Let’s start with the first sentence. Her intention, she asserts, is to clarify her positions and beliefs insofar as they relate to her possible role as an MLA. Otherwise, they’re off the table. That leaves us scratching our heads, wondering what we are to make of her belief in witches. Seriously. I’m not making it up. In Marked: A Generation of Dread Champions Rising to Shift Nations, she claims to have contracted autoimmune hepatitis in 2000 after preaching “at a coffee shop where a witches’ coven was meeting.” The disease resulted, she writes, from “some direct witchcraft that had been done against me.”
Next, Grasseschi says that “one of her least favourite things in politics is mudslinging.” Fair enough. It’s my least favourite thing too. Let’s agree to stick to the issues. And let’s agree to stick to the facts, including the fact that abortion does not lead to cervical and breast cancer and the fact that it does not lead to depression. As the Bible says, “A false witness shall not be unpunished, and he that speaketh lies shall perish” (Proverbs 19:9).
Maybe it’s me, but I’m incredulous when Grasseschi promises “to cultivate civility and kindness in public dialogue at all times” because Marked lacks civility and kindness, especially when she worries about “the gay agenda,” “sodomistic strongholds,” and “legalized sodomy.” At one point, she openly muses in a “cheeky” kind of way – to use her word – that same sex marriage could lead to interspecies marriage – and presumably bestiality – in the form a man marrying a dog and a woman a fish.
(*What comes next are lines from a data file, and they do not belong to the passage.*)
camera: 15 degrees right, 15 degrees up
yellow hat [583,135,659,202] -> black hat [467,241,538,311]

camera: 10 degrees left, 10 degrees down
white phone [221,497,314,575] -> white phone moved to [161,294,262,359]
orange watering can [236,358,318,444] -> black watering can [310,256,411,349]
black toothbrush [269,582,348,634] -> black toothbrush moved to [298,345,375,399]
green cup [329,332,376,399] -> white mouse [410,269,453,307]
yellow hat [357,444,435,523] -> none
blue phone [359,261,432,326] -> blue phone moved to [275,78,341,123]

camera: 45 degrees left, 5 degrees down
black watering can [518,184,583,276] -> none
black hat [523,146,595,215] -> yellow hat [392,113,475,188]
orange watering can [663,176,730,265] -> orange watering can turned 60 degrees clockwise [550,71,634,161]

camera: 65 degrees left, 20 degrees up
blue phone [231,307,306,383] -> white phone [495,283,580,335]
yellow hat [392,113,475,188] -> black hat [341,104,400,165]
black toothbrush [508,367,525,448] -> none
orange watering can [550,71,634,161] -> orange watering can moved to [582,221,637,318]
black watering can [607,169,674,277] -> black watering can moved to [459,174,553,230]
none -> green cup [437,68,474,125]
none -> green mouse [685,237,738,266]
Cheeky is one word for it. Uncivil is another. And unkind is yet another.
According to Grasseschi, her book was written many years ago. While we can debate the definition of “many,” it was 2009 and she was 34, meaning she was an adult.
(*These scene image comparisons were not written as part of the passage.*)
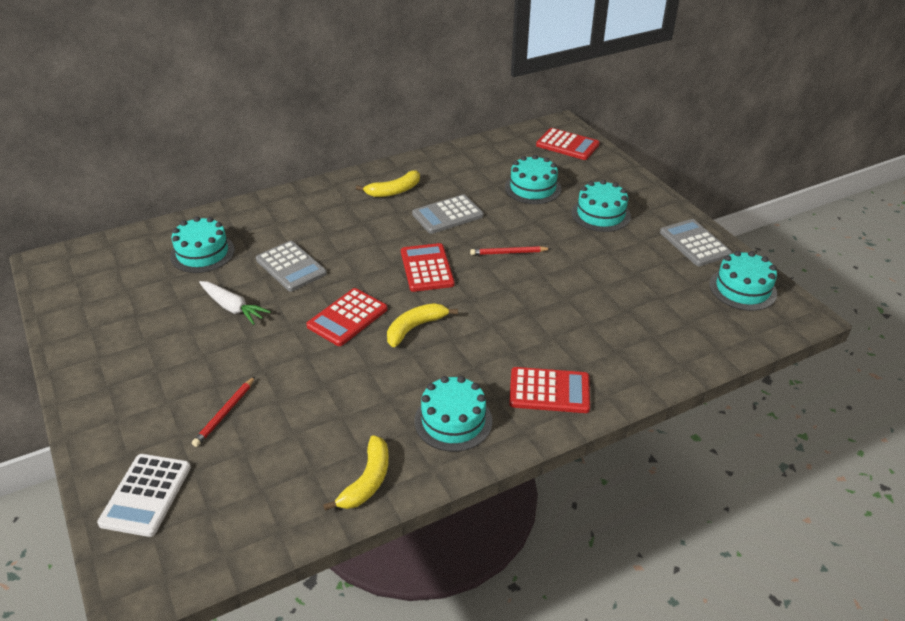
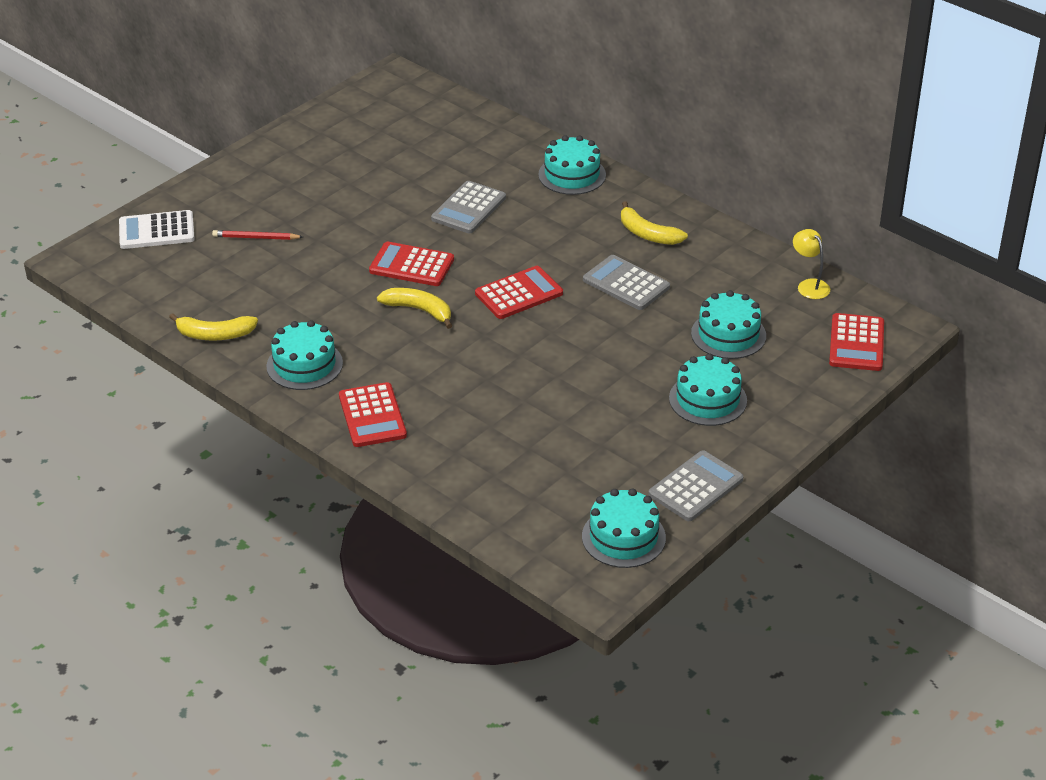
camera: 70 degrees right, 0 degrees up
turquoise cake [170,216,235,273] -> turquoise cake moved to [538,135,606,195]
white carrot [199,281,271,325] -> none
red pencil [470,246,551,255] -> none
none -> yellow lamp [793,229,830,299]

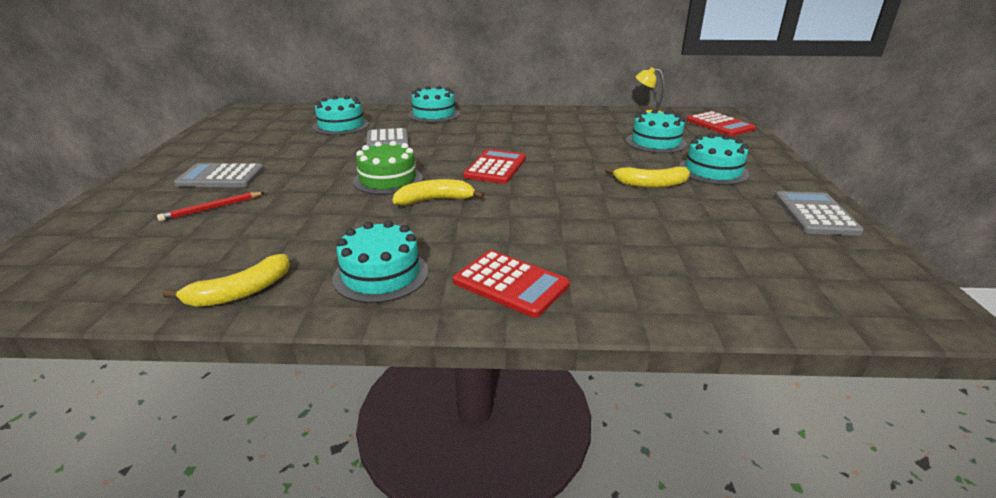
camera: 40 degrees left, 10 degrees down
white calculator [119,210,195,249] -> none
red calculator [369,241,454,286] -> green cake [353,141,423,195]
turquoise cake [582,488,666,568] -> turquoise cake moved to [313,95,369,135]
grey calculator [583,255,670,310] -> grey calculator moved to [174,163,264,187]
yellow banana [621,201,688,245] -> yellow banana moved to [605,167,690,188]

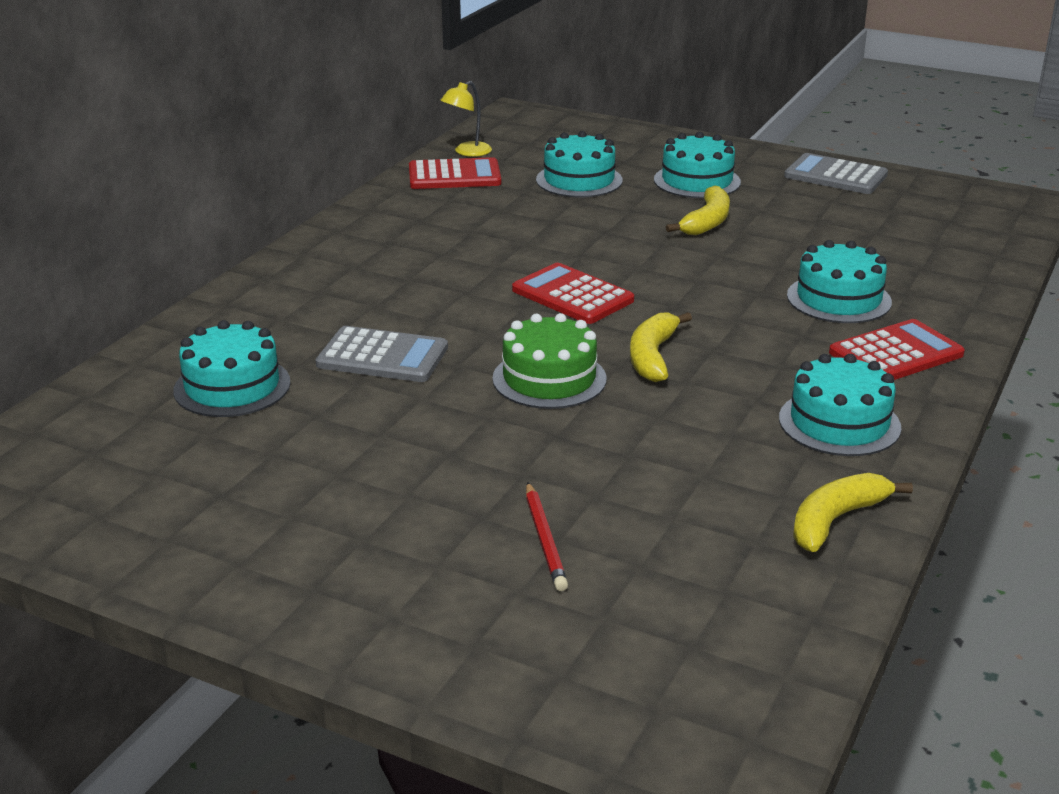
camera: 65 degrees left, 0 degrees up
yellow banana [163,254,290,307] -> yellow banana turned 120 degrees counterclockwise [793,473,913,552]
grey calculator [174,163,264,187] -> none
turquoise cake [408,86,460,123] -> turquoise cake moved to [787,240,892,323]
red calculator [687,111,756,136] -> red calculator moved to [409,157,501,189]

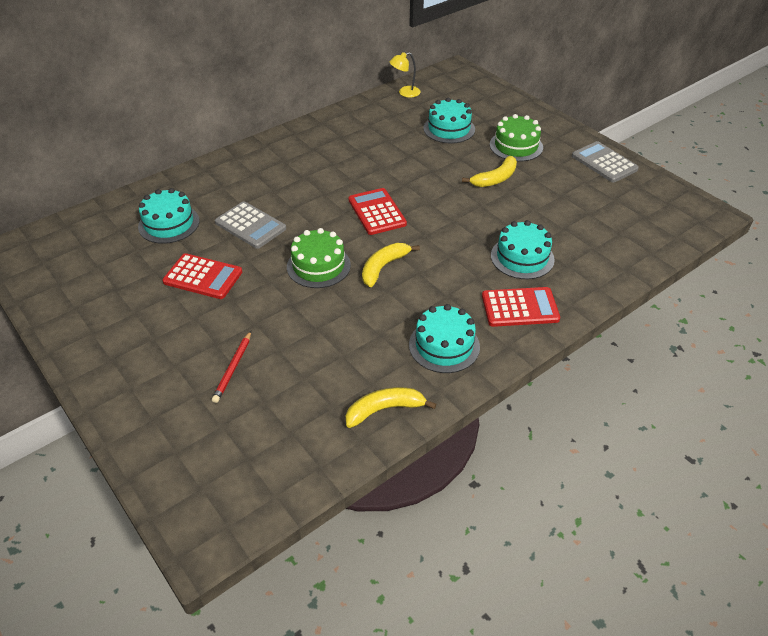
camera: 25 degrees right, 15 degrees up
red calculator [409,157,501,189] -> red calculator moved to [162,253,242,299]
turquoise cake [654,132,741,198] -> green cake [490,114,543,162]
Indeed, she refuses to clarify, or even acknowledge, any of this. And she certainly doesn’t apologize for it because, I suspect, she doesn’t think that she has anything to apologize for. Same-sex marriage and homosexuality – or what she calls “legalized sodomy” – dishonours “the Lord’s divine order in sexual relations,” and that order – at once cis and heteronormative – is outside of history and therefore not subject to change over time.
Finally, Grasseschi states – “without reservation” – that she respects our laws and that she respects “every person for who they are”: “each person,” she writes, “is worthy to be treated with honour, kindness and dignity.” But that’s the bare minimum. I mean, it’s expected that lawmakers will respect the law. And it’s expected that they will value everyone for who they are. For that matter, it’s expected from all of us. “Thou shalt love thy neighbour as thyself” (Matthew 22:39).
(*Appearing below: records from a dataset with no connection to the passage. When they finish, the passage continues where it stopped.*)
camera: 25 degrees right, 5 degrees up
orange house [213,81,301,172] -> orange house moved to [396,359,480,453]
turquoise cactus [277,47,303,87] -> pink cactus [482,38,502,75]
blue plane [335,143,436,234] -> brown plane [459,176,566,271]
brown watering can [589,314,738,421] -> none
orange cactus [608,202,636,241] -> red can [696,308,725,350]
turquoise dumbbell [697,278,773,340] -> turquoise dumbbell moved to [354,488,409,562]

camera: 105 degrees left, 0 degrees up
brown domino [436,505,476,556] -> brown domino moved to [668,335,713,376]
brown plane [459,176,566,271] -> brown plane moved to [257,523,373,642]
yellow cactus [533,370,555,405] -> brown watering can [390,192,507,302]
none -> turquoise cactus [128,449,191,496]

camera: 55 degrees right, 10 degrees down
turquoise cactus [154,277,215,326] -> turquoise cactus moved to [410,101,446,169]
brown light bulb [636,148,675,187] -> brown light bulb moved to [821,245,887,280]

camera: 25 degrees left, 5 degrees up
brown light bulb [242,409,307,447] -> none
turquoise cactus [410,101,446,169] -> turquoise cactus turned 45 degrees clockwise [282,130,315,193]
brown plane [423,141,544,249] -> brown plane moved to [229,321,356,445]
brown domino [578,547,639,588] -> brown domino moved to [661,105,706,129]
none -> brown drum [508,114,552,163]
Grasseschi’s non-clarification clarification appears to draw on the injunction, common in some Christian circles, to hate the sin, but love the sinner. However – and I can’t believe that I need to say this – homosexuality and same-sex marriage are not sins.
Until Grasseschi clarifies her statements in Marked, and until she acknowledges that abortion does not lead to higher incidences of some cancers and higher rates of depression, her statement on X only leads to more questions about her beliefs, including her belief that a coven of witches put a hex on her in some coffee shop.
Donald Wright is a professor of political science at the University of New Brunswick.